Analyst Mark Rowen at Prudential Securities lowered the company's rating to "sell" from "buy" and slashed his 12-month price target to $9 from $20 a share.
The crux of Rowen's analysis was the Seattle-based company's equity valuation. He warned investors that Amazon shares could still fall even though they are trading off 87 percent from its all-time high.
"We believe that a rational valuation approach to (Amazon) reveals a significant downside risk to equity holders," the analyst wrote in a research note. "In our opinion, the risk outweighs the upside potential."
Of chief concern to the analyst was Amazon's "anemic" growth within its books, music and video business--the company's most mature and only profitable business segment.

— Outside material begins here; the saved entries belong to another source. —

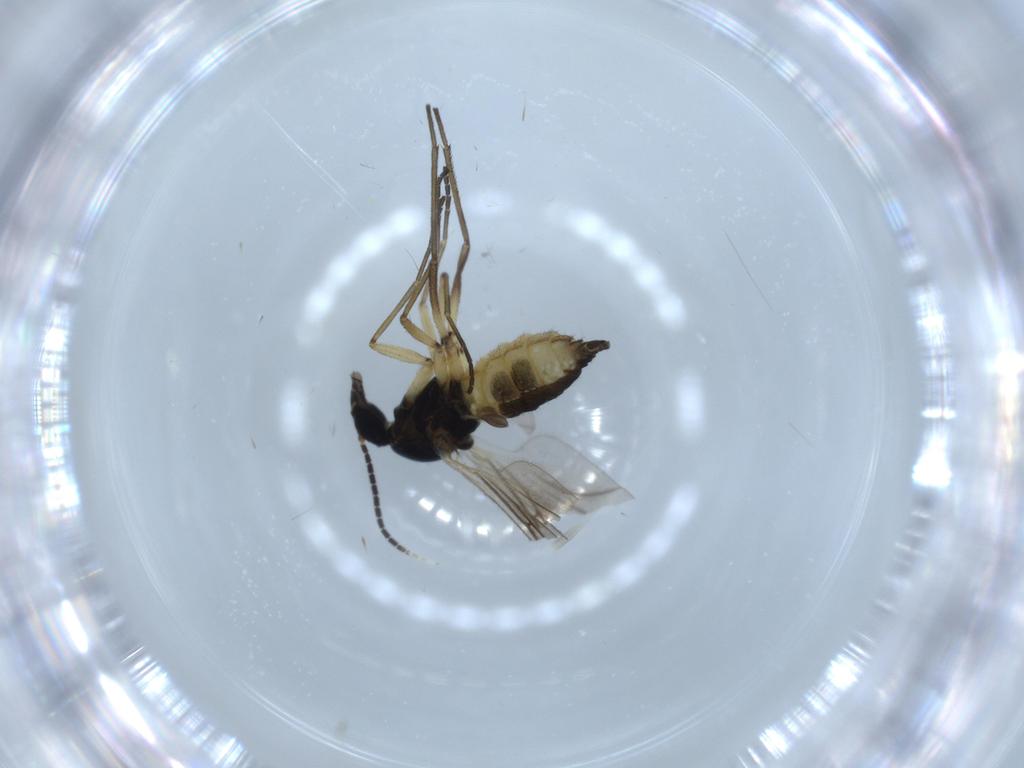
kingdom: Animalia
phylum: Arthropoda
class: Insecta
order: Diptera
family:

According to Rowen, after incorporating revenue estimates for the segment and recognizing debt and on-hand cash, the e-tailer's book, music and video business accounts for only 50 percent of the company's value. The remaining "early-stage" business segments--made up of consumer electronics sales and a few other product categories--are money-losers that do not justify current valuation levels, according to the analyst.
Rowen opined that in a "best-case scenario," the company could be valued at $62 a share, but a "worst-case scenario"--in which growth falters and an operating break-even level is achieved more slowly than expected--the company could have little to no value. The analyst adopted a middle-road approach, pegging the target price at between $6 and $10 a share.
The analyst also weighed in on the debate surrounding the company's credit situation. Recently, Lehman Brothers analyst Ravi Suria, one of Amazon's toughest critics, argued that the the company would face the eventual stoppage of shipments from vendors once creditors stop lending based on the company's working capital.
Suria's analysis drew a hail of responses, most notably from Merrill Lynch analyst Henry Blodget, who said that decelerating revenue growth, and not negative working capital, was the real issue for the company.
Rowen came down on the side of Blodget and others, noting that while Suria's scenario was possible, it was unlikely.
"In our opinion, the history of retail shows that retailers generally experience cash flow and working capital problems when they commit to inventory that they are later unable to sell," Rowen wrote. "However, since (Amazon) off-loaded toy inventory risk to Toys "R" Us, it has extremely low inventory risk exposure".